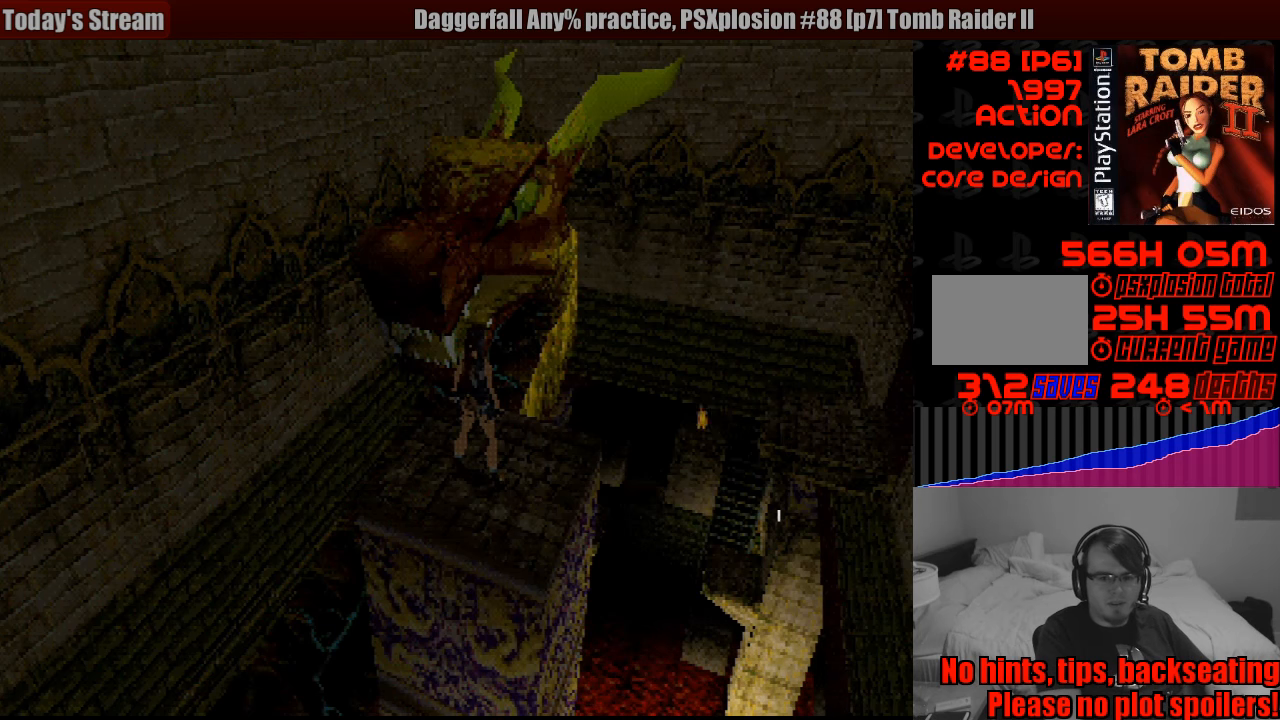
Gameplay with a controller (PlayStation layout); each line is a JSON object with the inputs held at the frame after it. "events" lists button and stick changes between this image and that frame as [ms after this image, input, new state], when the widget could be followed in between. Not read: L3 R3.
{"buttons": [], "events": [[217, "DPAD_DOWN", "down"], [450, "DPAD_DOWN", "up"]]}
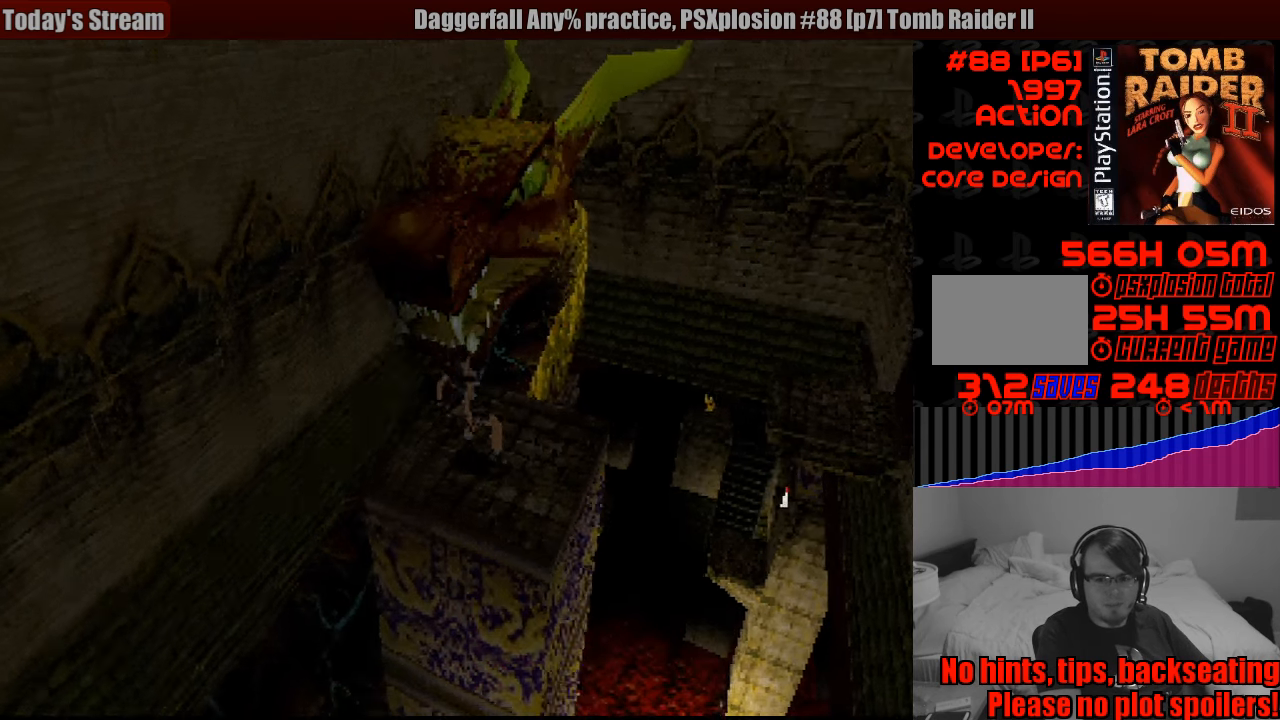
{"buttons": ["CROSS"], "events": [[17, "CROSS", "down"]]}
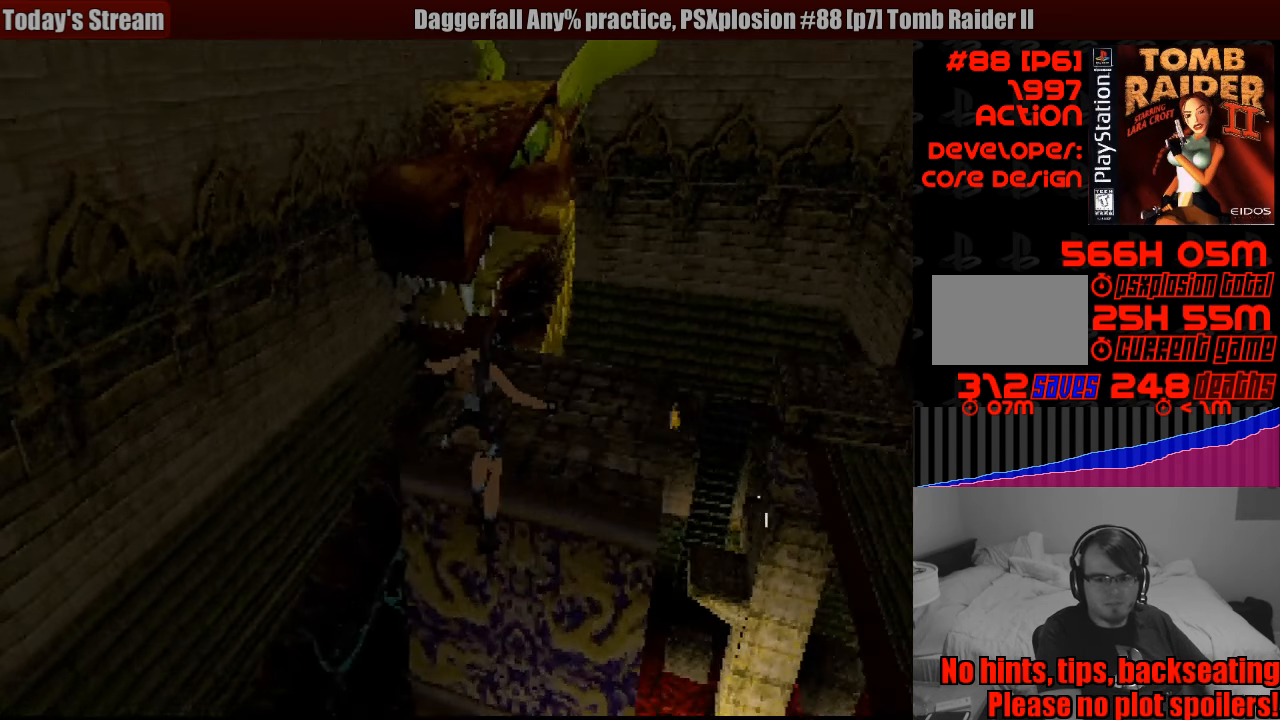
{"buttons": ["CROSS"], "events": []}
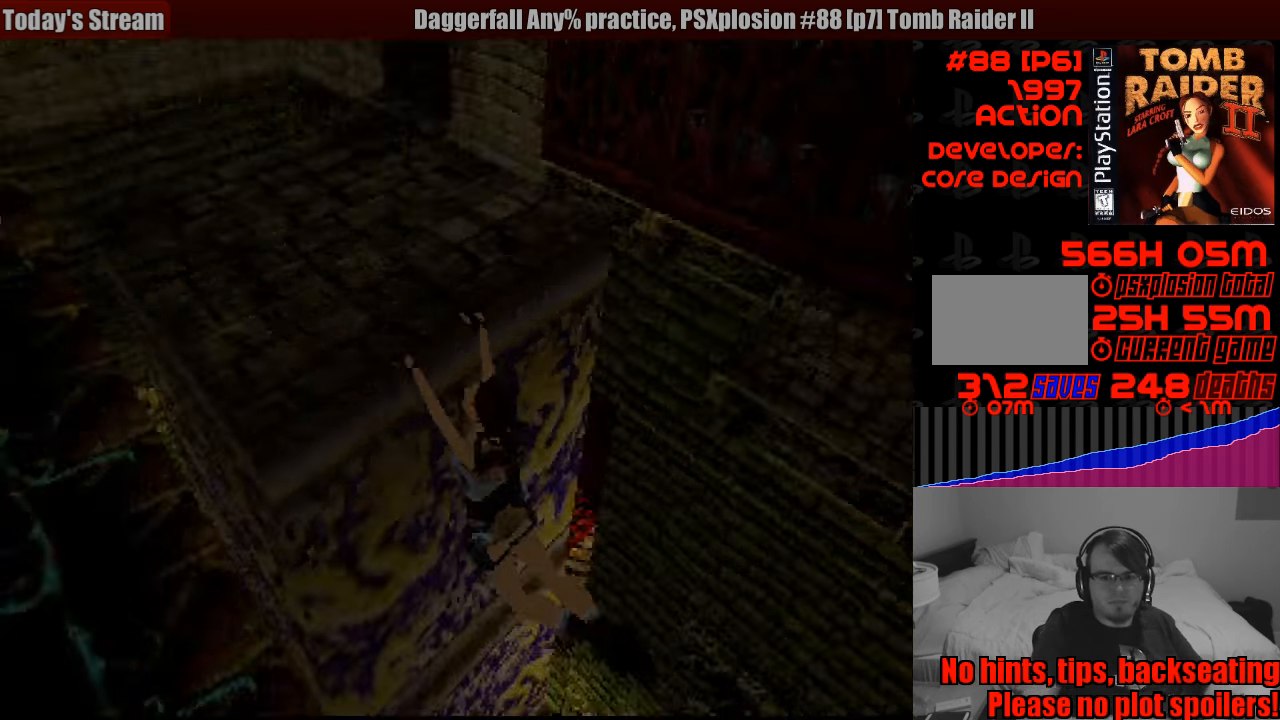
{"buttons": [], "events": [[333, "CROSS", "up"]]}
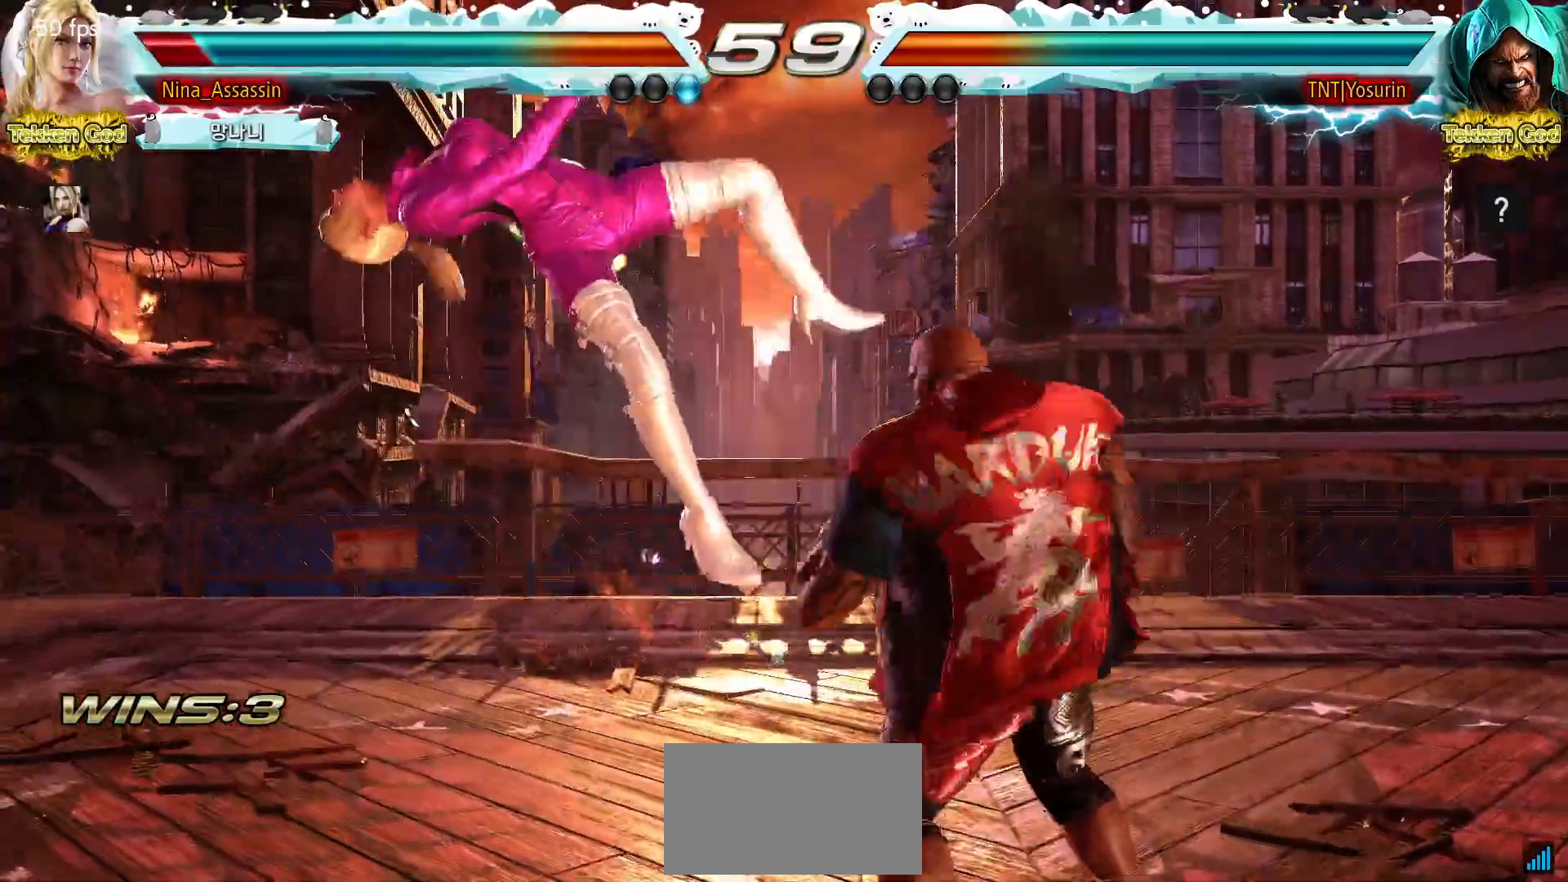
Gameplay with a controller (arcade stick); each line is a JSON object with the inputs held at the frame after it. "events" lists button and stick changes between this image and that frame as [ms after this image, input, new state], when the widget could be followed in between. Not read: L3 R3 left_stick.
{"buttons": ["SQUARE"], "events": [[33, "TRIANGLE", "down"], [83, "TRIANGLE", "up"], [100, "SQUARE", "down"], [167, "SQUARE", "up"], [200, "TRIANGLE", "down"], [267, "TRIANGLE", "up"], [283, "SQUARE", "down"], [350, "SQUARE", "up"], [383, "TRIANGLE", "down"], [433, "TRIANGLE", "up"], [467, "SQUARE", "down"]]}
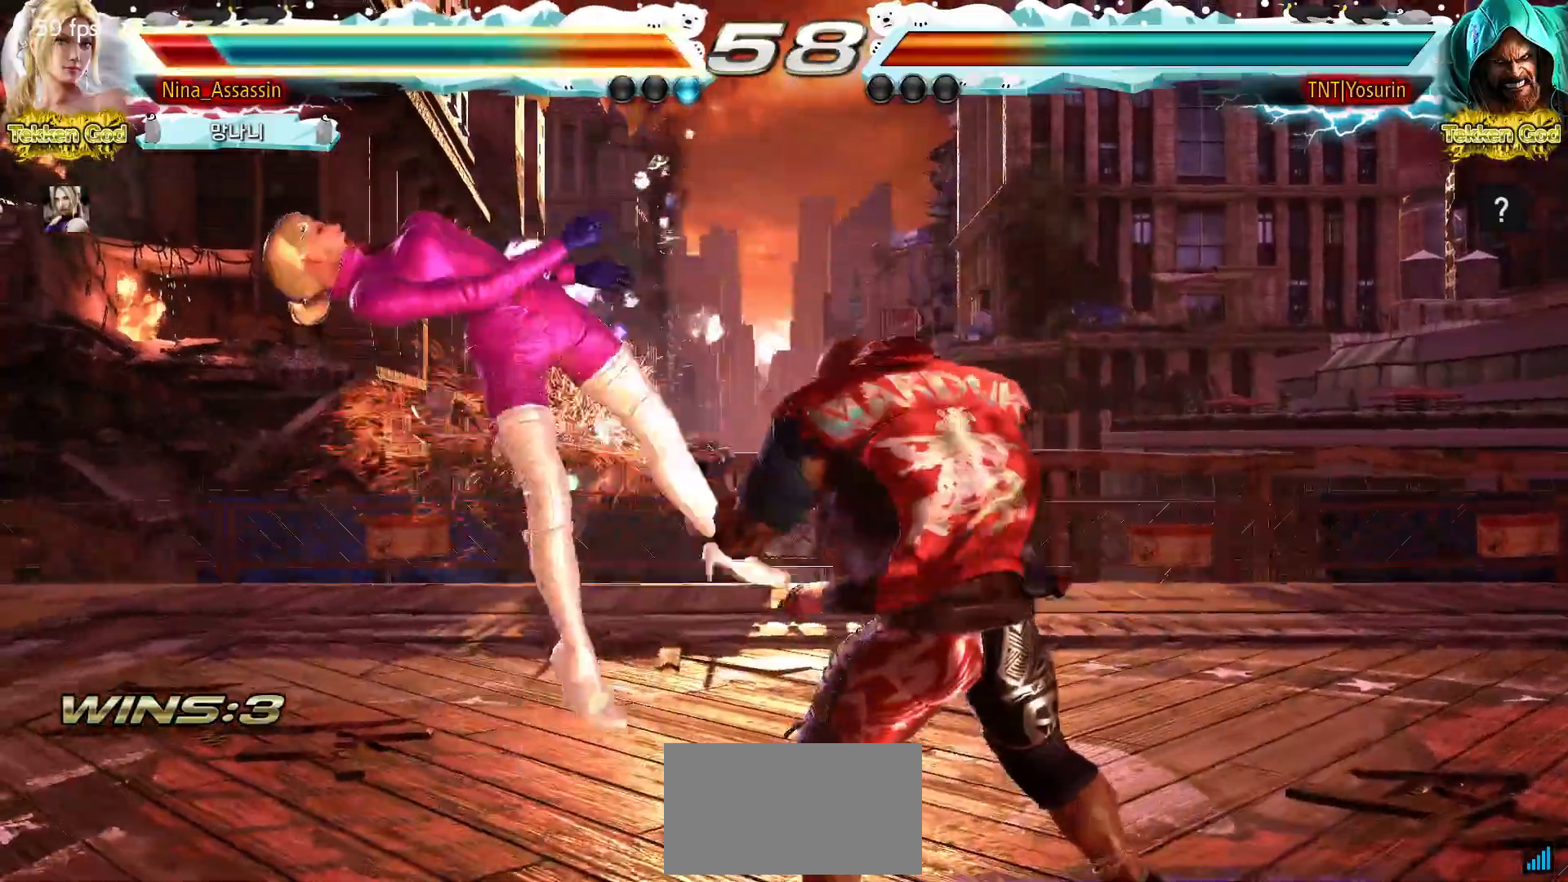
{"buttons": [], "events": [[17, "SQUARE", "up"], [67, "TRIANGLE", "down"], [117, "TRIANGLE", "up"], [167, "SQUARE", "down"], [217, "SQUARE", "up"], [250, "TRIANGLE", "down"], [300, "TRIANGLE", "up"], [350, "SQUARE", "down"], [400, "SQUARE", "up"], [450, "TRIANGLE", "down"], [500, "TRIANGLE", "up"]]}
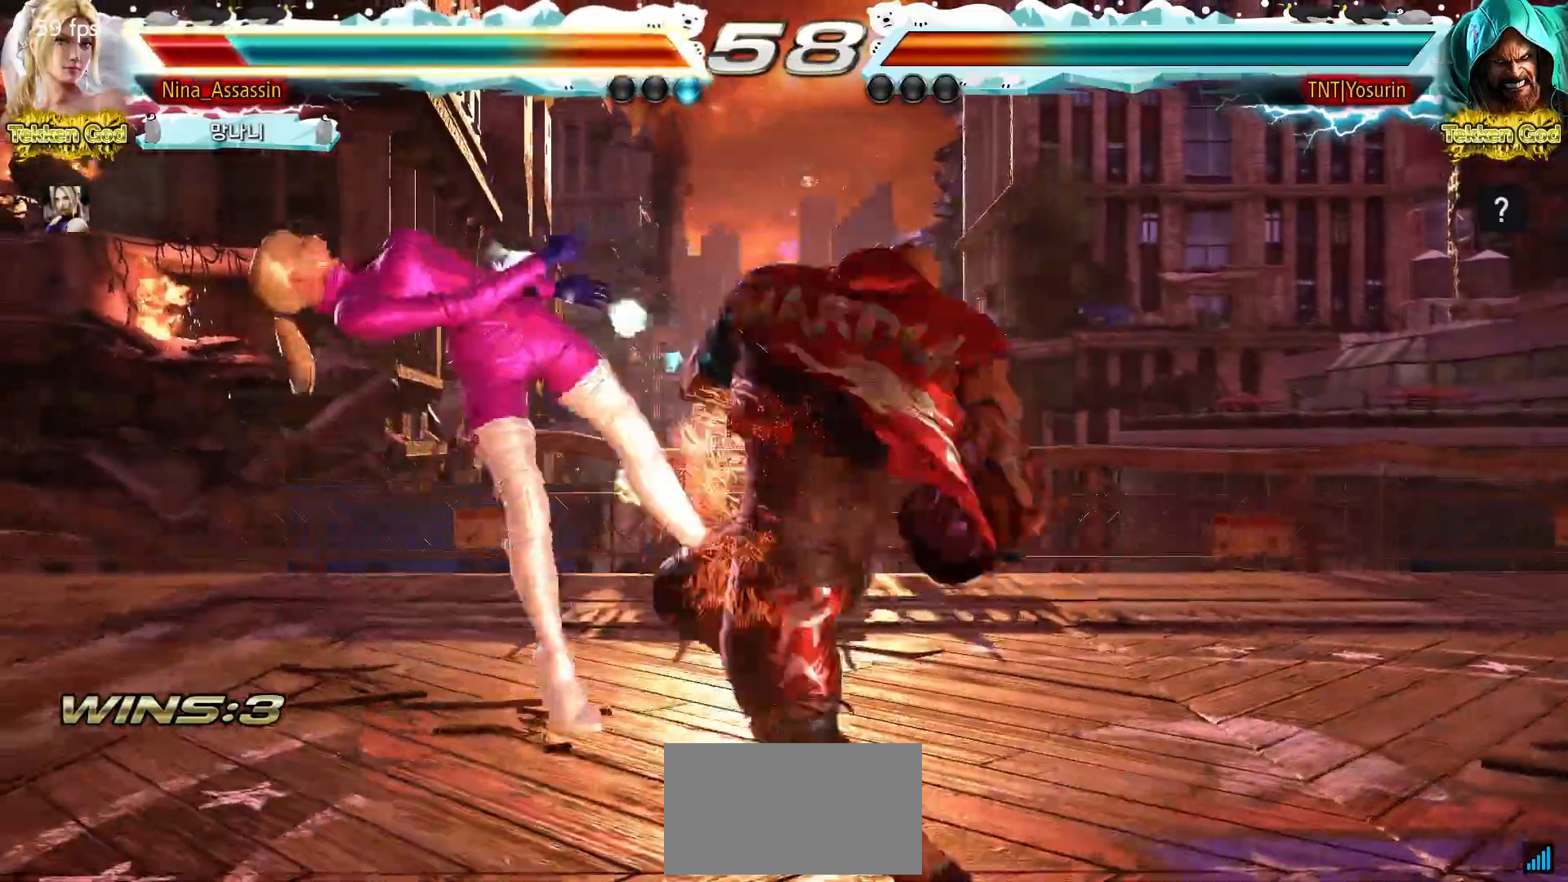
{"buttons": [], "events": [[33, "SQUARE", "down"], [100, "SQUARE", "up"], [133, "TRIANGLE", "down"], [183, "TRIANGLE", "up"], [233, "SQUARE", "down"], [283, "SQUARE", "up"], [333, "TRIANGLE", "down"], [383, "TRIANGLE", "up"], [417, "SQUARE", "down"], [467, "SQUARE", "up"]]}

==============================

## Work item
State how many lines of the entries above include the word "inputs", offering no text other than the number.

## Answer space
2